Terkait dengan kecurigaan beberapa pihak yang meragukan kemampuan Indonesia dalam mendeteksi Corona Virus, Menteri Kesehatan (Menkes) Terawan Agus Putranto membantah hal tersebut. Bahkan dirinya mengajak Organisasi Kesehatan Dunia (WHO) untuk melihat langsung dua alat pendeteksi virus korona yang dimiliki Indonesia.
“Ya saya tanggapi, bahwa itu tidak benar. Kita punya kit-nya (alatnya) untuk pemeriksaan coronavirus dan itu sudah teruji. Boleh nanti dilihat sendiri di Balitbangkes,” tegas Terawan seperti medX kutip dari situs Tempo.com.
Selain menggunakan alat deteksi pan-Corona, Kementerian Kesehatan juga menggunakan Polymerase Chain Reaction (PCR) yang bisa langsung mendeteksi virus korona. PCR ini diklaim alat baru yang digunakan Litbangkes untuk mendeteksi keberadaan n-CoV 2019. Tidak seperti pan-Corona yang bisa mendeteksi semua jenis coronavirus.
“Kalian bisa melihat sendiri, dan itu terbuka. Tidak ada sesuatu yang ditutupi dan memang kita punya alat itu,” tegas Terawan Agus Putranto.

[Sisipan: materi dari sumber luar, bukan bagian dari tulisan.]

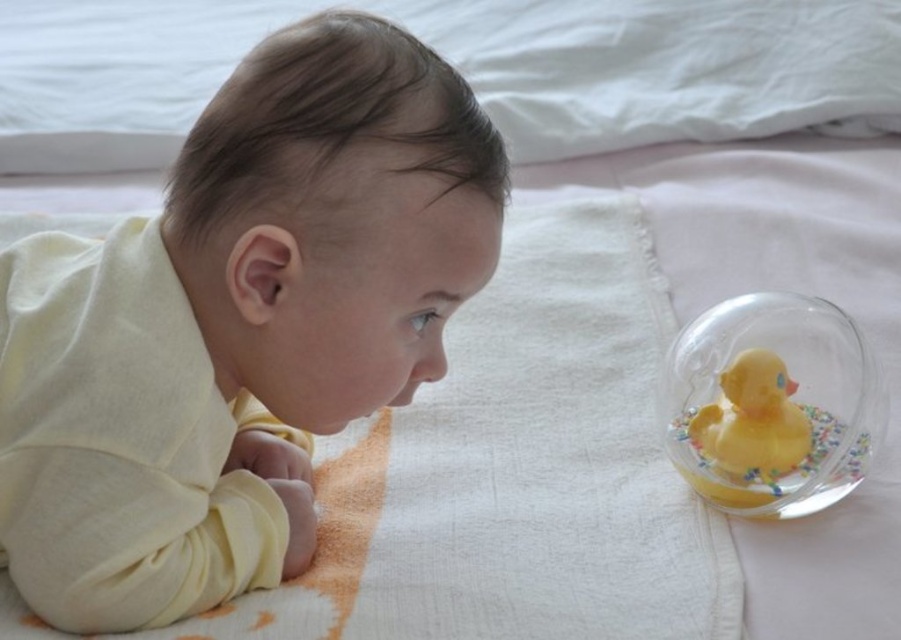
Question: Among these objects, which one is nearest to the camera?

Choices:
 (A) transparent glass bowl at right
 (B) yellow rubber duck at right
 (C) soft yellow fabric at center

Answer: (C)

Question: Observing the image, what is the correct spatial positioning of transparent glass bowl at right in reference to yellow rubber duck at right?

Choices:
 (A) right
 (B) left

Answer: (A)

Question: Among these points, which one is farthest from the camera?

Choices:
 (A) (810, 390)
 (B) (743, 436)

Answer: (A)

Question: Does soft yellow fabric at center lie behind transparent glass bowl at right?

Choices:
 (A) yes
 (B) no

Answer: (B)

Question: Which of the following is the farthest from the observer?

Choices:
 (A) yellow rubber duck at right
 (B) transparent glass bowl at right
 (C) soft yellow fabric at center

Answer: (A)

Question: Is soft yellow fabric at center smaller than transparent glass bowl at right?

Choices:
 (A) no
 (B) yes

Answer: (A)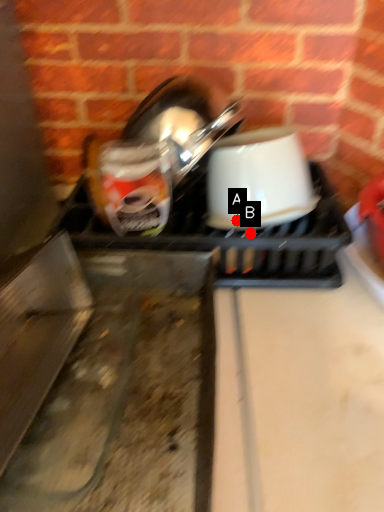
Question: Two points are circled on the image, labeled by A and B beside each circle. Which point is further to the camera?

Choices:
 (A) A is further
 (B) B is further

Answer: (A)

Menanggapi pernyataan peneliti Harvard yang meragukan di Indonesia belum terjangkit virus korona sama sekali dan terkesan Pemerintah menutupi fakta yang sebenarnya, Terawan Agus Putranto meminta para peniliti Harvard datang ke Indonesia untuk melihat langsung.
“Ya, Harvard suruh ke sinilah. Saya buka pintunya untuk melihat. Jadi kita tidak ada yang ditutupi bahkan dari Ameria Serikat bisa lihat sendiri. Dan itu alat yang dipakai, alat dari Anda sendiri. Menurut saya di era keterbukaan ini tidak ada yang ditutupi,” ungkapnya.
Sebelumnya, Organisasi Kesehatan Dunia (WHO) menuturkan Indonesia harus melakukan persiapan lebih matang lagi demi menghadapi risiko penyebaran virus Corona. Mereka khawatir Indonesia tidak bisa mendeteksi virus tersebut, padahal negara-negara tetangga sudah melaporkan beberapa orang terjangkit.
Badan kesehatan di bawah naungan Perserikatan Bangsa-Bangsa (PBB) itu juga khawatir bahwa sampai saat ini belum ada kasus virus korona yang terdeteksi di Indonesia, sementara sampai saat ini total jumlah kasus epidemik itu telah mencapai lebih dari 40.000 di seluruh dunia, terutama Tiongkok.
Sementara itu, seorang ahli epidemiologi Marc Lipsitch di Harvard TH Chan Scool of Public Health, mengatakan ketiadaan kasus korona di Indonesia kemungkinan virus sebenarnya telah menyebar, tetapi tak terdeteksi. Jika itu terjadi, menurut dia, ada potensi bagi virus tersebut membentuk epidemi yang jauh lebih besar.